Che persona era tuo padre? 

“Se non ti mostri per quello che sei, nel bene o nel male, fai confusione e la gente travisa quello che vuoi essere e come lo vuoi dire. All’inizio non uscivo di casa con piume e lustrini ma infilavo tutto dentro un sacchetto e nei pressi del Piper mi cambiavo. Alla fine fu mio padre a spingermi a mostrarmi per quello che ero. Mio padre, figlio di contadini e di pastori, risentiva di quella quiete e della pace dell’anima che è presidio delle persone semplici. Nella vittoria della cultura c’è la sconfitta della purezza. Papà aveva la ragionevolezza che si era fusa all’istinto e quindi mi ha lasciato libero. La libertà di movimento è la miglior educazione che puoi dare un figlio.
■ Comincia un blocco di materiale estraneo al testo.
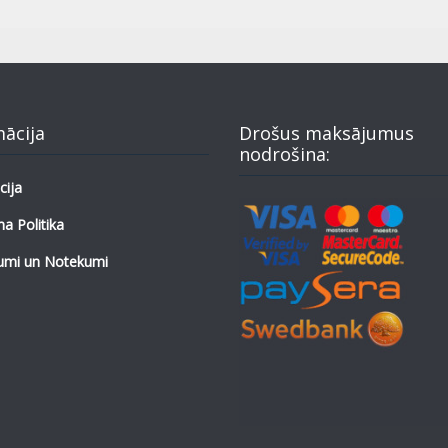
mācija
Drošus maksājumus
nodrošina:
cija
a Politika
umi un Notekumi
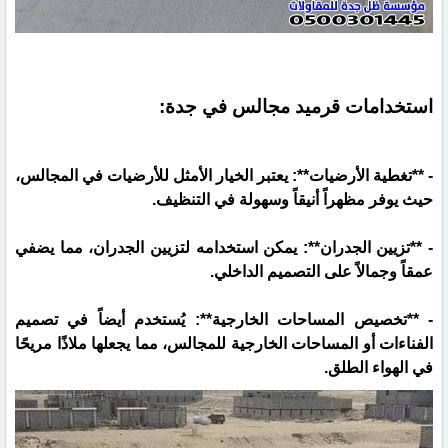
استخدامات قرميد مجالس في جدة:
- **تغطية الأرضيات**: يعتبر الخيار الأمثل للأرضيات في المجالس،
حيث يوفر مظهراً أنيقاً وسهولة في التنظيف.
- **تزيين الجدران**: يمكن استخدامه لتزيين الجدران، مما يضفي
عمقاً وجمالاً على التصميم الداخلي.
- **تخصيص المساحات الخارجية**: يُستخدم أيضاً في تصميم
الفناءات أو المساحات الخارجية للمجالس، مما يجعلها ملاذًا مريحًا
في الهواء الطلق.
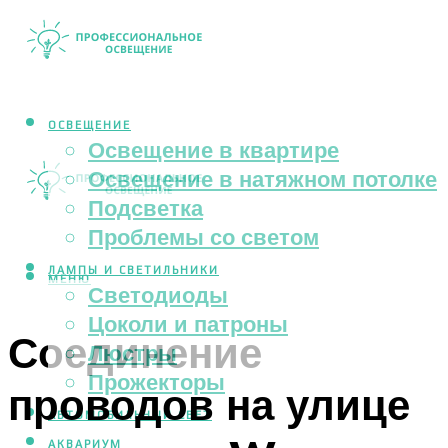
ОСВЕЩЕНИЕ
Освещение в квартире
Освещение в натяжном потолке
Подсветка
Проблемы со светом
ЛАМПЫ И СВЕТИЛЬНИКИ
МЕНЮ
Светодиоды
Цоколи и патроны
Соединение
Люстры
Прожекторы
проводов на улице
АВТОМОБИЛЬНЫЙ СВЕТ
АКВАРИУМ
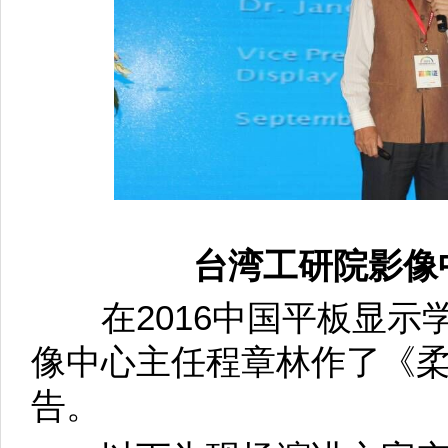
台湾工研院影像
在2016中国平板显示
像中心主任程章林作了《
告。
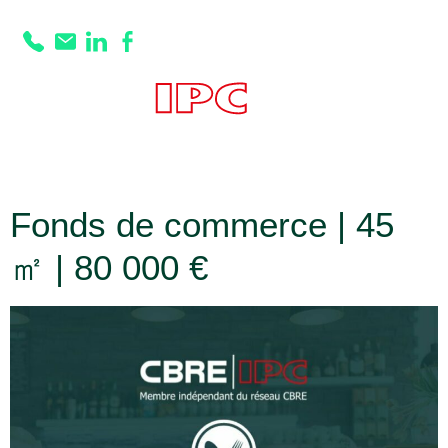
Type de
transaction :
Fonds
de commerce
Fonds de commerce | 45
㎡ | 80 000 €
Parlate di più con i vostri figli. I ragazzi cercano sempre un dialogo, a scuola c’è questa disparita dove ognuno ha ragione sui propri retaggi, sul colore, a scuola ognuno difende la propria identità ma nessuno la confronta”. 

La famiglia è fondamentale per dare delle certezze a un ragazzo?

“Oggi se un figlio ha una cera tendenza o appare con certe caratteristiche, si pensa,  dal fonte dei genitori o dell’insegnante, che tocchi la droga, che sia gay, che abbia tendenze criminose, ci si sofferma a questo identikit sommario e che viene suggerito da una società che invece di comprendere queste deviazioni, le condanna senza andare ad approfondire la natura e la verità di questi cambiamenti. Li si condanna a priori spesso falsando nel giudizio l’indole del soggetto. La casa è il luogo deputato di formazione dei ragazzi. In via di Ripetta  eravamo in 12 in una casa. Eravamo una bella caserma ma questa fortezza mi garantiva una copertura così totale che quando uscivo non mi fermava nessuno.  Questa consistenza sono anticorpi, è una palestra ipotetica. Se tu hai una famiglia che ti sostiene, che rafforza le convinzioni che sei una lavagna bianca che vuole essere scritta, il padre e la madre sono i primi a scrivere sulla lavagna ma gli ultimi a giudicarla”.